┌──
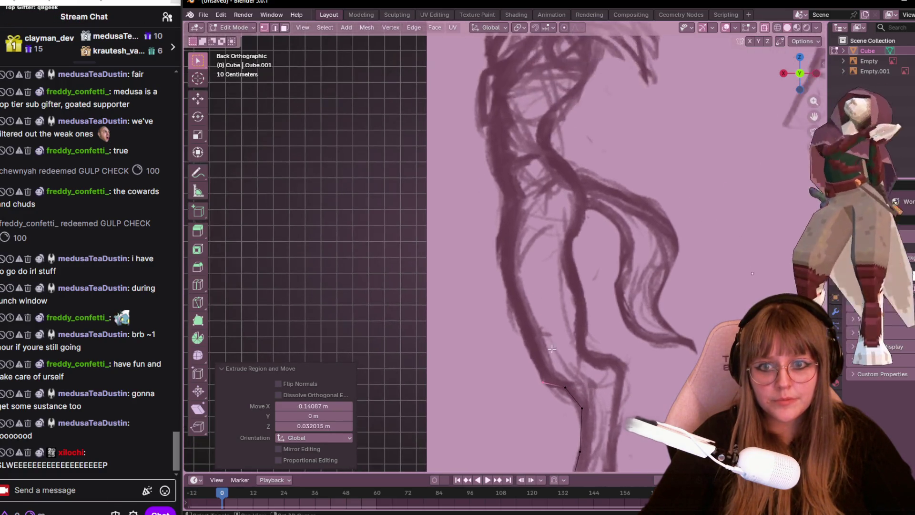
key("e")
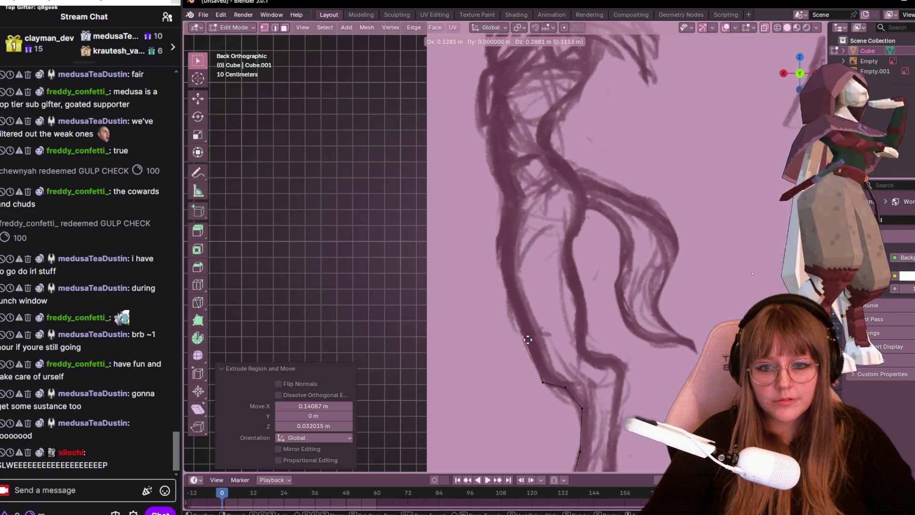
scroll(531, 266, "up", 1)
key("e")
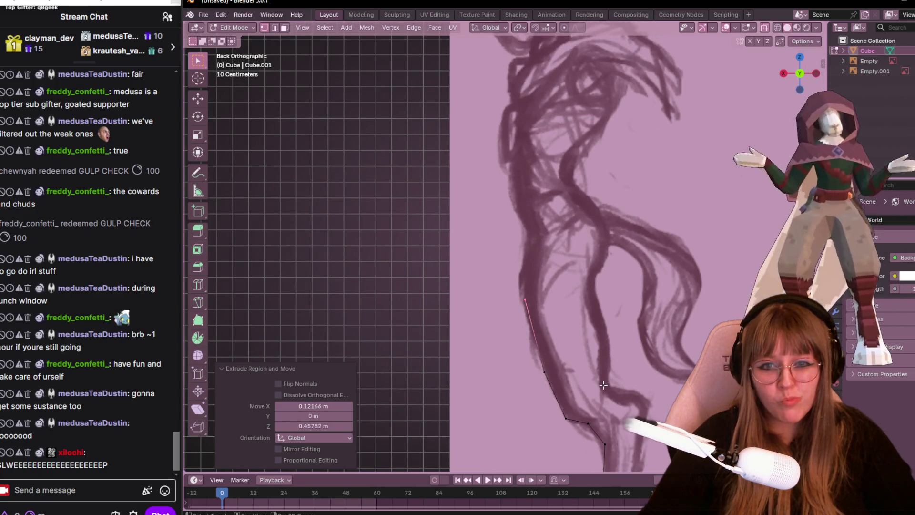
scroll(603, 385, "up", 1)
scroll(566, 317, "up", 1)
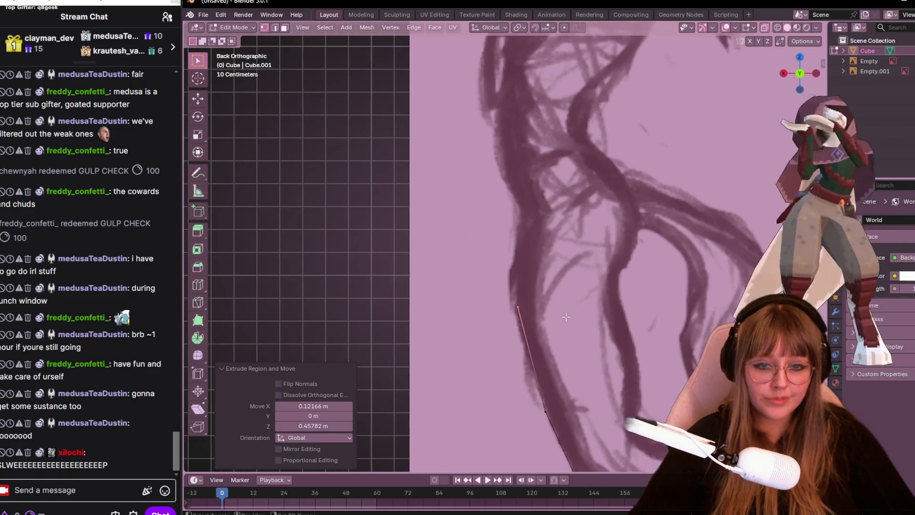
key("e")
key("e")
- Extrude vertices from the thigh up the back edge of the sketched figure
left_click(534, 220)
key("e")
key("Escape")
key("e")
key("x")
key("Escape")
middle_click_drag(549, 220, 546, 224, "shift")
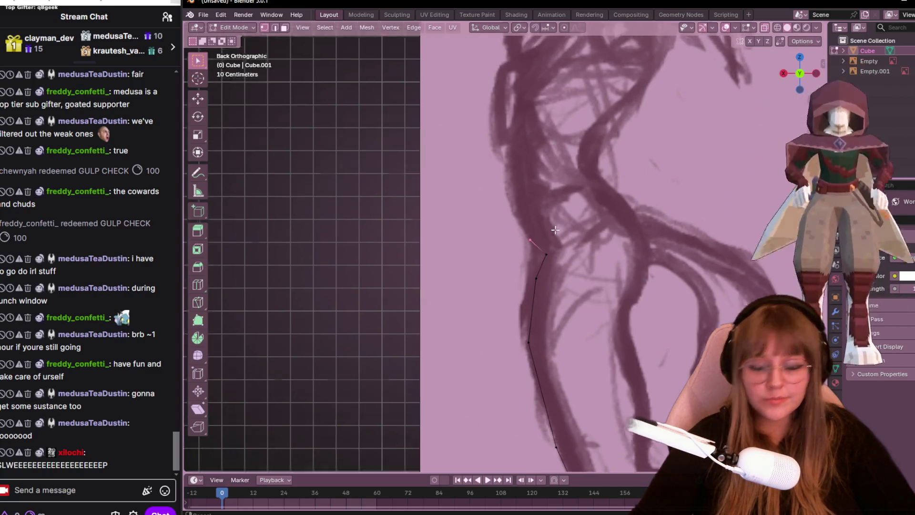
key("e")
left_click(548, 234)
└──
### Brief
Line by line, print the records exactly, leaving the pictures behind.

### Answer
key("e")
scroll(531, 266, "up", 1)
key("e")
scroll(603, 385, "up", 1)
scroll(566, 317, "up", 1)
key("e")
key("e")
- Extrude vertices from the thigh up the back edge of the sketched figure
left_click(534, 220)
key("e")
key("Escape")
key("e")
key("x")
key("Escape")
middle_click_drag(549, 220, 546, 224, "shift")
key("e")
left_click(548, 234)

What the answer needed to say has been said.